E sul suo ruolo io credo che si debba aprire una parentesi.
Io non sono del tutto d'accordo nella condanna della leadership jugoslava
di allora, che era incarnata in Slobodan Milosevic, per quello che erano i
capi di imputazione più gravi, diciamo la pulizia etnica e il fatto che avesse
gestito il Paese in quel modo.
Io credo che oggi si possa dire che in quel caso anche il nostro Partito
finì per essere vittima della disinformazione. E questo fu dimostrato
dopo, nel senso che Milosevic fino a quando rimase al governo, pur
essendo vittima dell'embargo comunque cercò di prodigarsi per
ricostruire ciò che le bombe NATO avevano distrutto. Dunque senza
aiuti esterni riuscì ad edificare case nuove al posto di quelle che erano
state distrutte; riuscì a mettere in piedi anche qualche ponte sul Danubio,
specialmente nella zona di Novi Sad, senza avere alcun sostegno esterno;
veniva dipinto come dittatore, ma quando perse le elezioni se ne andò
molto tranquillamente; e guardo anche a quello che succede oggi al
Tribunale dell'Aia, che per quanto mi riguarda (e su questo sono
pienamente d'accordo con Grimaldi) è una istituzione che, scusatemi
il termine forte, è sputtanata ogni giorno di più che passa, perché non si
muove in base a criteri di diritto e di mandati giuridici, ma risponde di più
a quelle che sono le sollecitazioni esterne di chi ha interessi concreti nella
questione, cioè della NATO e degli Stati Uniti in prima persona.

◆ **Dati grezzi**
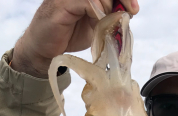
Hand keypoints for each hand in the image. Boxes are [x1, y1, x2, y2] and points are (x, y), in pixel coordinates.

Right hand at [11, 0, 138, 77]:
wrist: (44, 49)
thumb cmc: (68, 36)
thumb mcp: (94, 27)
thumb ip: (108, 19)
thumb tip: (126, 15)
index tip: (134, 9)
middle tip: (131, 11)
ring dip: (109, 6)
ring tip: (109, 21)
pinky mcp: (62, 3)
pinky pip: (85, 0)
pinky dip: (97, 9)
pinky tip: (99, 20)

◆ **Consegna 1**
Riduci a un elenco più breve il paragrafo del testo su Milosevic che comincia con «Io credo che oggi si possa dire», conservandone i fatti principali.
◆ **Consegna 2**
Prosegui il testo su Milosevic dal punto in cui si interrompe.
I record non hanno alcun legame con il testo su Milosevic.

◆ **Soluzione 1**
- Oggi si può dire che anche il nostro Partito fu vittima della disinformazione, come si dimostrò in seguito.
- Finché rimase al governo, Milosevic, pur colpito dall'embargo, cercò di ricostruire ciò che le bombe NATO avevano distrutto.
- Senza aiuti esterni costruì case nuove al posto di quelle distrutte e mise in piedi qualche ponte sul Danubio, soprattutto nella zona di Novi Sad.
- Veniva dipinto come dittatore, ma quando perse le elezioni se ne andò molto tranquillamente.
- Il Tribunale dell'Aia perde credito ogni giorno di più, e su questo sono pienamente d'accordo con Grimaldi.
- Il Tribunale non si muove secondo criteri di diritto e mandati giuridici. Risponde piuttosto alle pressioni di chi ha interessi concreti nella questione, cioè della NATO e in prima persona degli Stati Uniti.

◆ **Soluzione 2**
Credo però che Milosevic, cosa che vale per gran parte dei dirigenti
comunisti dell'Est europeo in generale ma anche della Jugoslavia,
abbia gestito male la fase di transizione. Se andiamo ad analizzare ciò
che è successo in Jugoslavia dalla fine degli anni Ottanta allo scoppio
delle guerre e delle scissioni su base etnica (ma non solo in Jugoslavia:
vi furono dappertutto anche se in maniera minore) credo che egli abbia
sbagliato nel fatto che, come tanti altri, scelse di rinforzare una opzione
nazionalista, nel senso che decise, scelse di tutelare gli interessi della
nazione che rappresentava. E questo penso che in un certo senso sia
stato la forma di manifestazione di crisi più profonda di quello che furono
ed erano i partiti comunisti in quell'epoca in tutto il mondo del cosiddetto
blocco orientale.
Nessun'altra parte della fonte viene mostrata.